Щёчки мальчика полыхали, днём и ночью он заходился в сухом кашле. Под утро, когда холод становился нестерпимым, мучения его усиливались.
– Пресвятая Дева Богородица, не оставь раба Божьего Евгения без благословения, уврачуй раны телесные его, умоли Господа нашего, Сына Твоего, спасение подарить малютке. Не для себя, для дитятка малого прошу, птенчика нашего, – Евдокия неустанно молилась о здоровье племянника, уповая на Божью помощь.
Она поила мальчика тёплой водой, кормила рыбной похлёбкой, но вот уже сутки он отказывался от еды.
Женечка умер в полдень.
Его похоронили рядом с новорожденным братиком.
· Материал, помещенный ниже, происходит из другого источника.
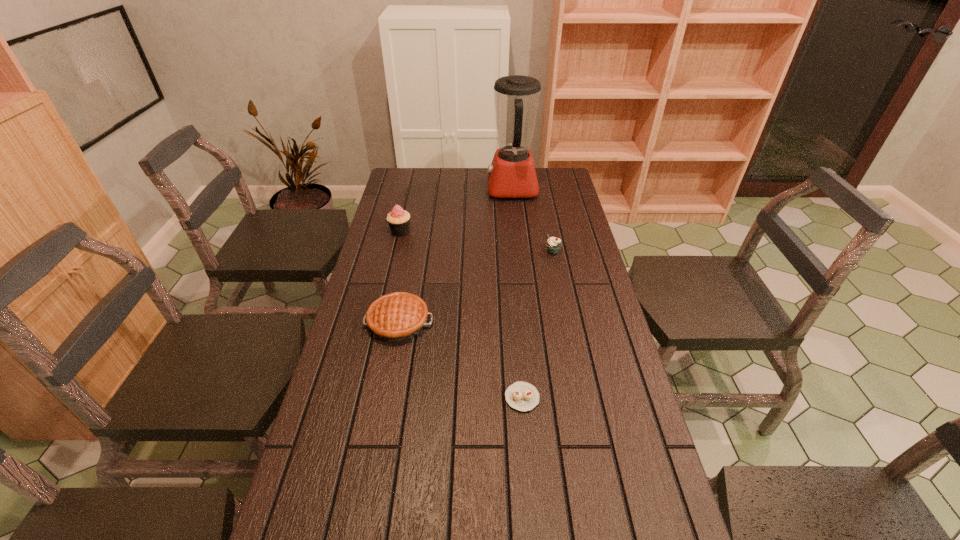
Image resolution: width=960 pixels, height=540 pixels. I want to click on blank space located on the front of the blender near the controls, so click(446, 189).

The image size is (960, 540). What are the coordinates of `vacant space located 0.170m on the front of the blender near the controls` in the screenshot? It's located at (446, 189).

Find the location of a particular element. vacant area situated 0.310m on the front of the second tallest object is located at coordinates (385, 297).

Where is `vacant point located 0.300m on the front of the third nearest object`? The image size is (960, 540). vacant point located 0.300m on the front of the third nearest object is located at coordinates (566, 320).

You are a GUI agent. You are given a task and a screenshot of the screen. Output one action in this format:
    pyautogui.click(x=<x>, y=<y>)
    Task: Click on the free space located 0.300m on the right of the pie
    This screenshot has height=540, width=960.
    Given the screenshot: What is the action you would take?
    point(536,322)

The width and height of the screenshot is (960, 540). Find the location of `blank space located 0.390m on the left of the shortest cupcake`. blank space located 0.390m on the left of the shortest cupcake is located at coordinates (349, 397).

The width and height of the screenshot is (960, 540). I want to click on object that is at the far edge, so click(512, 174).

Find the location of a particular element. cupcake positioned at the left edge is located at coordinates (398, 219).

Where is `pie that is at the left edge`? pie that is at the left edge is located at coordinates (400, 316).

This screenshot has height=540, width=960. In order to click on blender situated at the right edge in this screenshot , I will do `click(512, 174)`.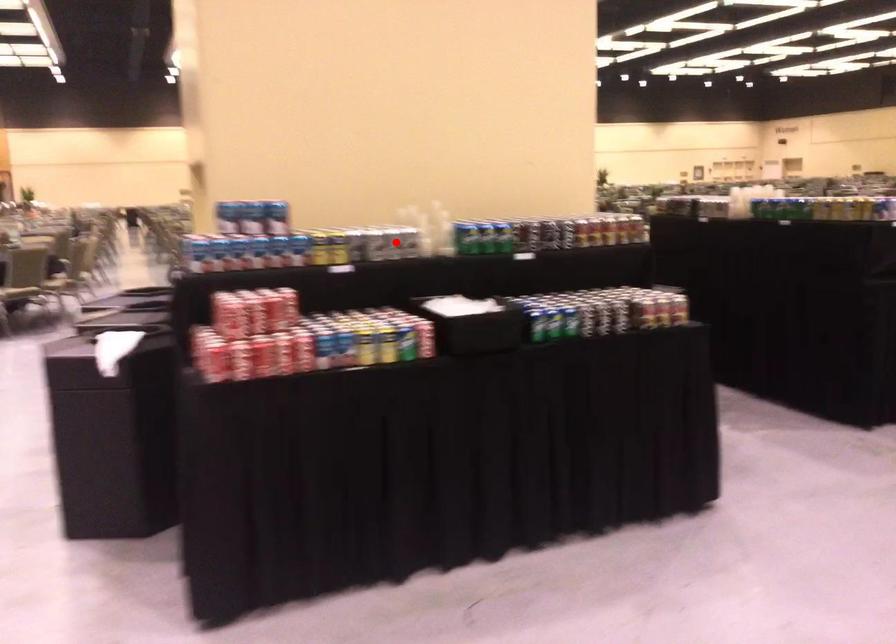
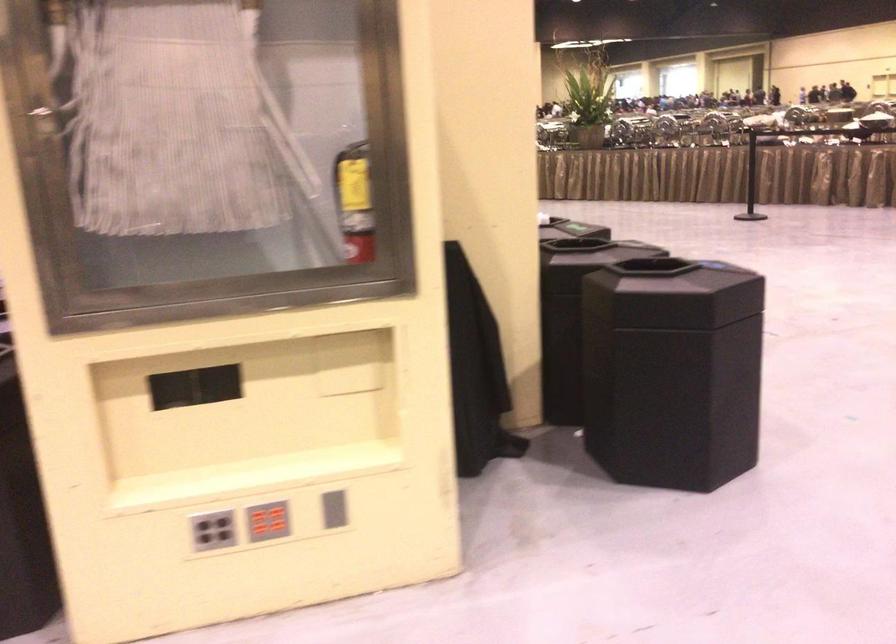
Question: I am providing you with two images of the same scene from different viewpoints. A red point is marked on the first image. Is the red point's position out of view in image 2?

Choices:
 (A) Yes
 (B) No

Answer: (A)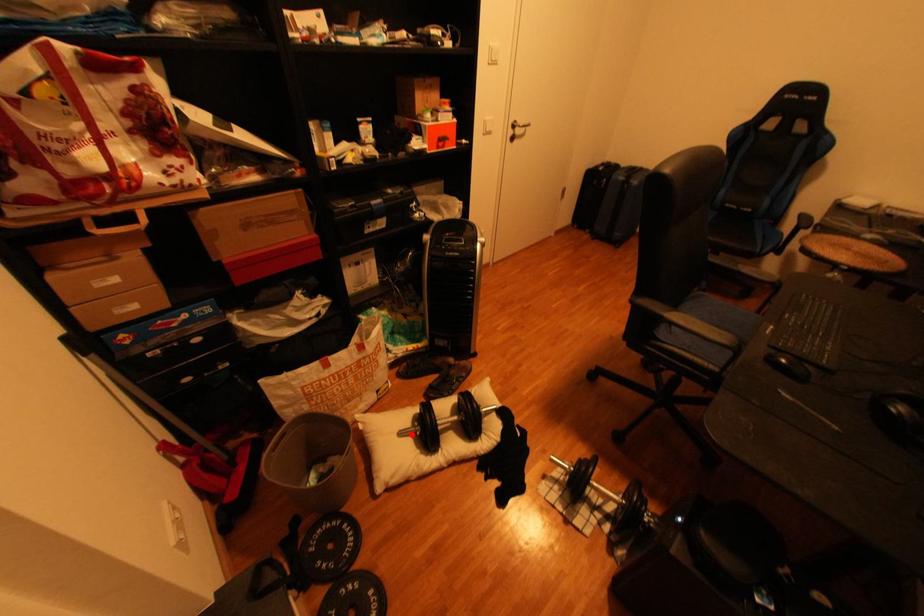
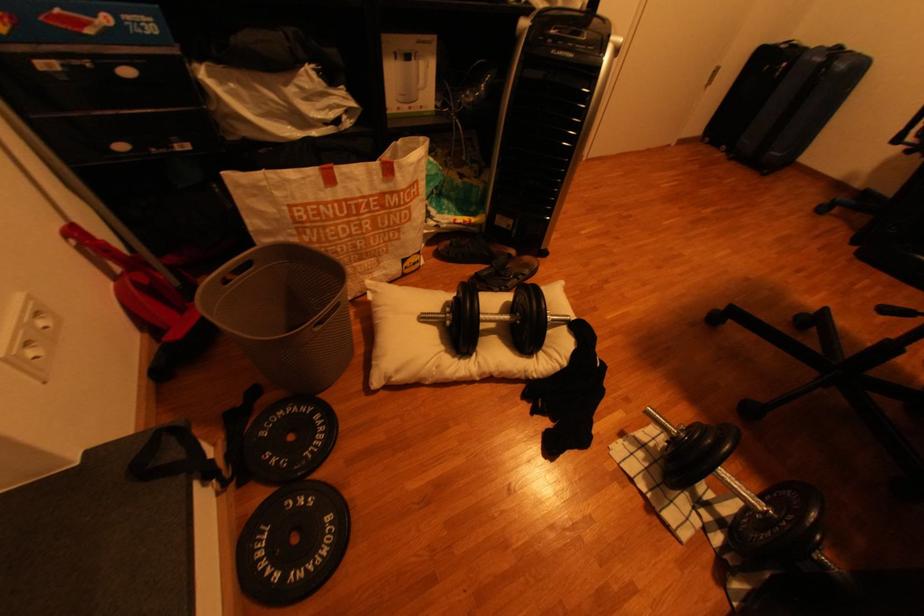
The point at the highlighted location is marked in the first image. Where is the corresponding point in the second image?

(433, 318)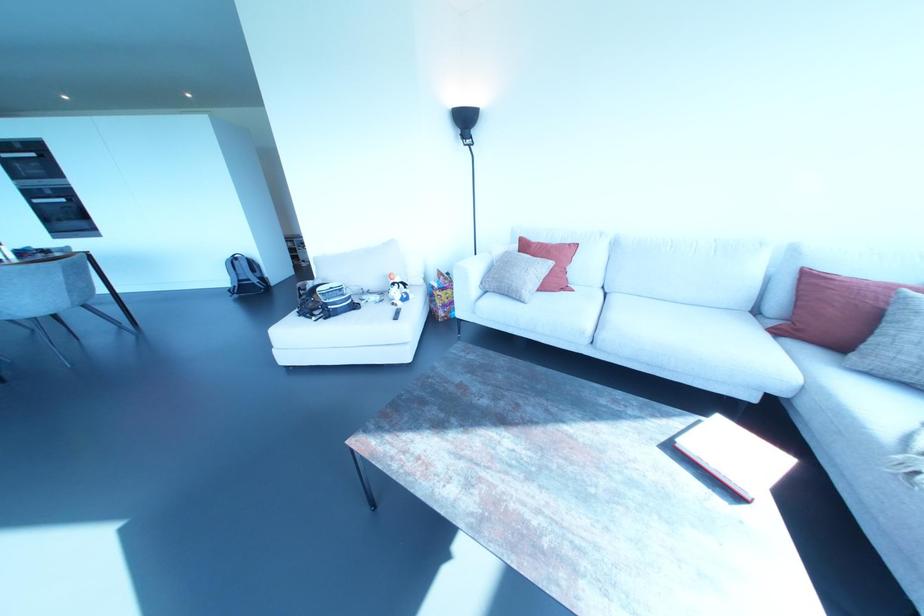
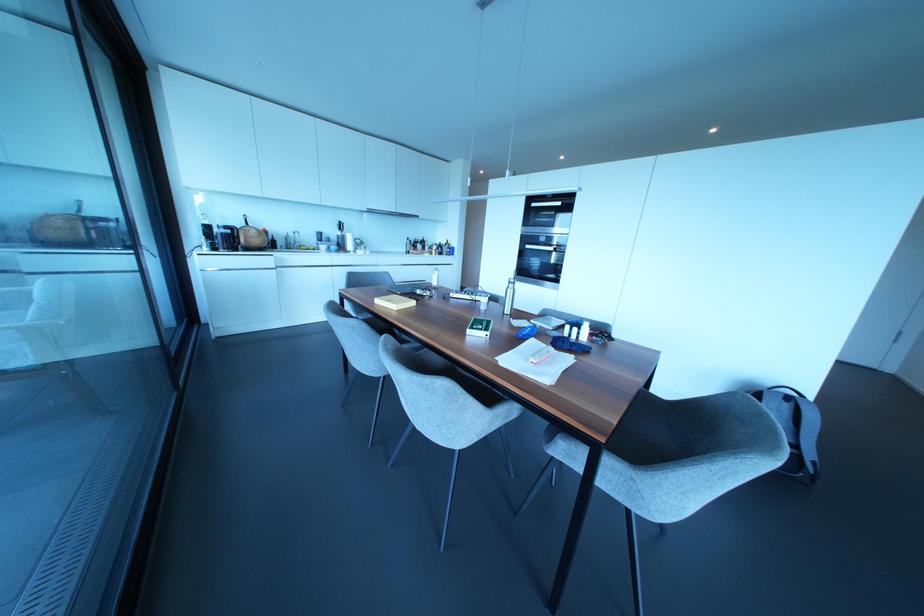
Where in the second image is the point corresponding to pixel 68 200 from the first image?

(553, 248)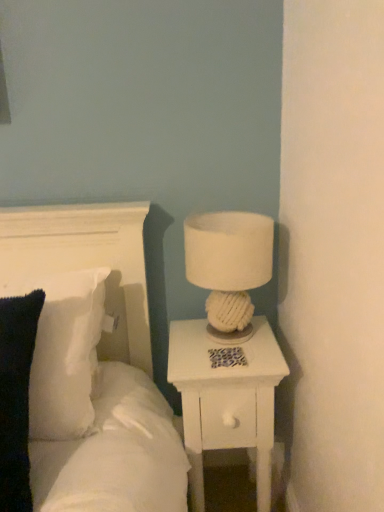
This screenshot has width=384, height=512. In order to click on white soft pillow at upper left in this screenshot , I will do `click(102, 365)`.

Describe the element at coordinates (229, 266) in the screenshot. I see `white fabric lampshade at upper right` at that location.

Where is `white wood nightstand at right`? This screenshot has height=512, width=384. white wood nightstand at right is located at coordinates (226, 397).

Between white fabric lampshade at upper right and white soft pillow at left, which one has less height?

white fabric lampshade at upper right.

This screenshot has height=512, width=384. Identify the location of table lamp behind the white soft pillow at left. (229, 266).

From the image's perspective, which one is positioned lower, white fabric lampshade at upper right or white soft pillow at left?

white soft pillow at left, from the image's perspective.

In the scene shown: Is the surface of white fabric lampshade at upper right in direct contact with white soft pillow at left?

white fabric lampshade at upper right and white soft pillow at left are not in contact.

Which of these two, white wood nightstand at right or white soft pillow at left, is wider?

white wood nightstand at right.

From a real-world perspective, is white wood nightstand at right positioned above or below white soft pillow at left?

In terms of real-world spatial position, white wood nightstand at right is below white soft pillow at left.

Is there a large distance between white wood nightstand at right and white soft pillow at left?

white wood nightstand at right is near white soft pillow at left, not far away.

Find the location of `pillow that is in front of the white wood nightstand at right`. pillow that is in front of the white wood nightstand at right is located at coordinates (64, 351).

Does white soft pillow at upper left have a lesser height compared to white soft pillow at left?

No.

Is white soft pillow at upper left directly adjacent to white soft pillow at left?

No, white soft pillow at upper left is not with white soft pillow at left.

Considering the relative sizes of white soft pillow at upper left and white soft pillow at left in the image provided, is white soft pillow at upper left wider than white soft pillow at left?

Yes.

Consider the image. From a real-world perspective, which object rests below the other?

In real-world perspective, white soft pillow at left is lower.

Could you tell me if white soft pillow at left is turned towards white wood nightstand at right?

No, white soft pillow at left is not facing towards white wood nightstand at right.

Is white soft pillow at left taller or shorter than white wood nightstand at right?

Considering their sizes, white soft pillow at left has less height than white wood nightstand at right.

Which object is further away from the camera, white soft pillow at left or white wood nightstand at right?

white wood nightstand at right is further from the camera.

Which is correct: white soft pillow at left is inside white wood nightstand at right, or outside of it?

white soft pillow at left is located beyond the bounds of white wood nightstand at right.

Can you see white soft pillow at upper left touching white fabric lampshade at upper right?

No, white soft pillow at upper left is not with white fabric lampshade at upper right.

Can white fabric lampshade at upper right be found inside white soft pillow at upper left?

Definitely not — white fabric lampshade at upper right is not inside white soft pillow at upper left.

In the image, is white soft pillow at upper left on the left side or the right side of white fabric lampshade at upper right?

Clearly, white soft pillow at upper left is on the left of white fabric lampshade at upper right in the image.

From the image's perspective, relative to white fabric lampshade at upper right, is white soft pillow at upper left above or below?

From the image's perspective, white soft pillow at upper left appears below white fabric lampshade at upper right.

Could white soft pillow at upper left be considered to be inside white wood nightstand at right?

No, white soft pillow at upper left is not inside white wood nightstand at right.

Considering the sizes of white wood nightstand at right and white soft pillow at upper left in the image, is white wood nightstand at right bigger or smaller than white soft pillow at upper left?

In the image, white wood nightstand at right appears to be smaller than white soft pillow at upper left.

Considering the relative sizes of white wood nightstand at right and white soft pillow at upper left in the image provided, is white wood nightstand at right shorter than white soft pillow at upper left?

In fact, white wood nightstand at right may be taller than white soft pillow at upper left.

Is white fabric lampshade at upper right turned away from white soft pillow at upper left?

No, white fabric lampshade at upper right is not facing the opposite direction of white soft pillow at upper left.

Between white fabric lampshade at upper right and white soft pillow at upper left, which one has less height?

Standing shorter between the two is white fabric lampshade at upper right.

Can you confirm if white fabric lampshade at upper right is thinner than white soft pillow at upper left?

Indeed, white fabric lampshade at upper right has a lesser width compared to white soft pillow at upper left.

From a real-world perspective, is white fabric lampshade at upper right above or below white soft pillow at upper left?

From a real-world perspective, white fabric lampshade at upper right is physically above white soft pillow at upper left.

I want to click on pillow located in front of the white fabric lampshade at upper right, so click(x=64, y=351).

The image size is (384, 512). In order to click on pillow on the left of the white wood nightstand at right in this screenshot , I will do `click(64, 351)`.

Which object lies further to the anchor point white wood nightstand at right, white fabric lampshade at upper right or white soft pillow at upper left?

The object further to white wood nightstand at right is white soft pillow at upper left.

Estimate the real-world distances between objects in this image. Which object is closer to white fabric lampshade at upper right, white soft pillow at left or white soft pillow at upper left?

white soft pillow at upper left lies closer to white fabric lampshade at upper right than the other object.

Which object lies further to the anchor point white soft pillow at left, white fabric lampshade at upper right or white soft pillow at upper left?

white fabric lampshade at upper right.

Considering their positions, is white fabric lampshade at upper right positioned closer to white wood nightstand at right than white soft pillow at left?

white fabric lampshade at upper right is closer to white wood nightstand at right.

From the image, which object appears to be nearer to white soft pillow at upper left, white wood nightstand at right or white soft pillow at left?

The object closer to white soft pillow at upper left is white soft pillow at left.

Based on their spatial positions, is white wood nightstand at right or white soft pillow at upper left closer to white fabric lampshade at upper right?

white wood nightstand at right lies closer to white fabric lampshade at upper right than the other object.

When comparing their distances from white soft pillow at upper left, does white fabric lampshade at upper right or white wood nightstand at right seem closer?

Among the two, white wood nightstand at right is located nearer to white soft pillow at upper left.

From the image, which object appears to be nearer to white soft pillow at upper left, white soft pillow at left or white wood nightstand at right?

white soft pillow at left.

Locate an element on the screen. bed between white soft pillow at left and white wood nightstand at right is located at coordinates (102, 365).

Locate an element on the screen. The height and width of the screenshot is (512, 384). nightstand situated between white soft pillow at upper left and white fabric lampshade at upper right from left to right is located at coordinates (226, 397).

Where is `bed between white soft pillow at left and white fabric lampshade at upper right in the horizontal direction`? The width and height of the screenshot is (384, 512). bed between white soft pillow at left and white fabric lampshade at upper right in the horizontal direction is located at coordinates (102, 365).

At what (x,y) coordinates should I click in order to perform the action: click on nightstand between white soft pillow at left and white fabric lampshade at upper right from left to right. Please return your answer as a coordinate pair (x, y). This screenshot has width=384, height=512. Looking at the image, I should click on (226, 397).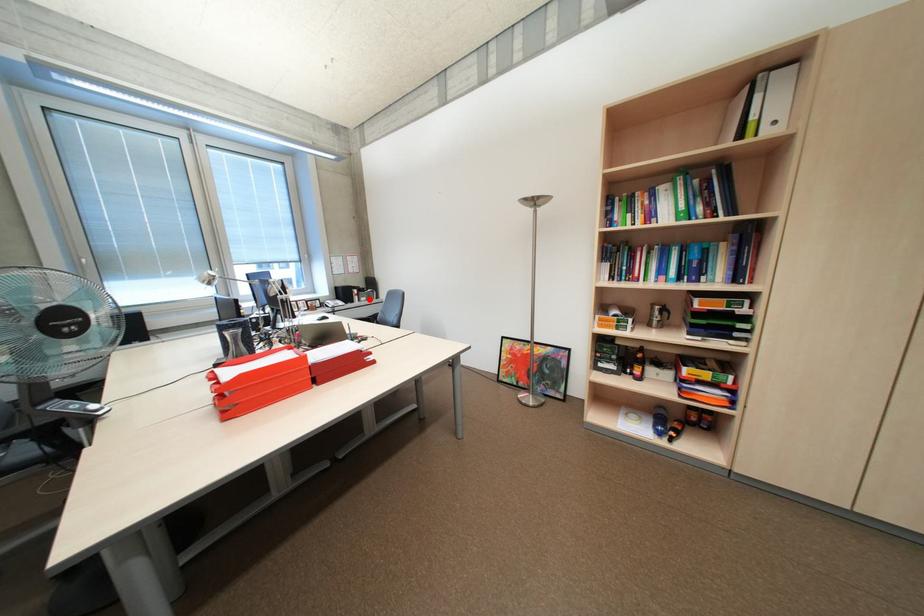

В этот же день умерли ещё десять детей.
– Молочка бы горяченького раздобыть, хоть кружечку. Евгешечка, родненький, что же ты так кашляешь? Филипп, сделай что-нибудь, видишь, как плохо нашему сыночку? – разум Татьяны отказывался верить в произошедшее.
Она говорила вслух сама с собой, просила, умоляла, но никто не мог помочь ей.
– Одного сына потеряла и следом второго. Как бы умом не тронулась, эх горе-то какое! – плакала Пелагея Ивановна. – Что же делается? Дуся Ванечку похоронила, и вот теперь у Филиппа нет сыночков. Услышь меня, Господи! Пусть наш род христианский, крещёный, прощёный, воскреснет и смерть победит. Как церковь твоя крепка, так пусть и род наш мужской пусть будет крепок. Аминь. Аминь. Аминь.
Вскоре снежные холмики устилали всю местность вокруг церкви.
Безутешные матери неподвижно сидели возле могилок своих детей.
Издалека казалось, что огромная стая больших чёрных ворон, невесть откуда залетевшая в эти места, завладела заснеженной лесной поляной.